▶

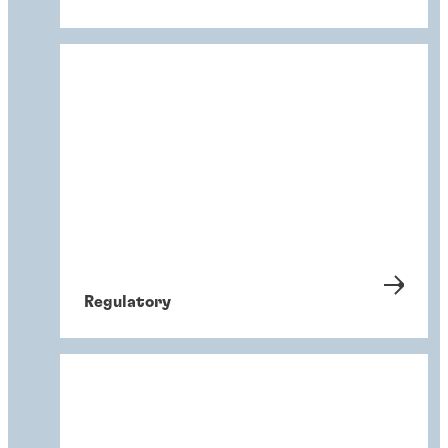
Regulatory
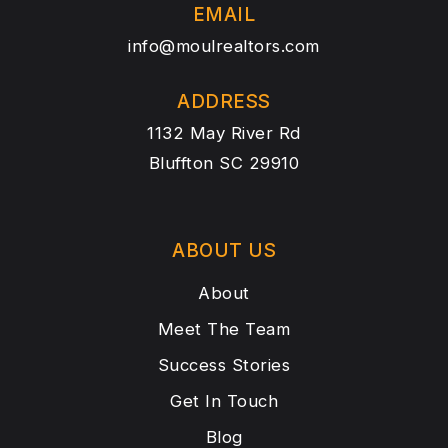
EMAIL
info@moulrealtors.com
ADDRESS
1132 May River Rd
Bluffton SC 29910
ABOUT US
About
Meet The Team
Success Stories
Get In Touch
Blog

◀

» Prompt:
Switch "Get In Touch" to "Contact Us" and write out all the lines above again with nothing else changed. Leave the pictures out.

» Solution:
Regulatory
EMAIL
info@moulrealtors.com
ADDRESS
1132 May River Rd
Bluffton SC 29910
ABOUT US
About
Meet The Team
Success Stories
Contact Us
Blog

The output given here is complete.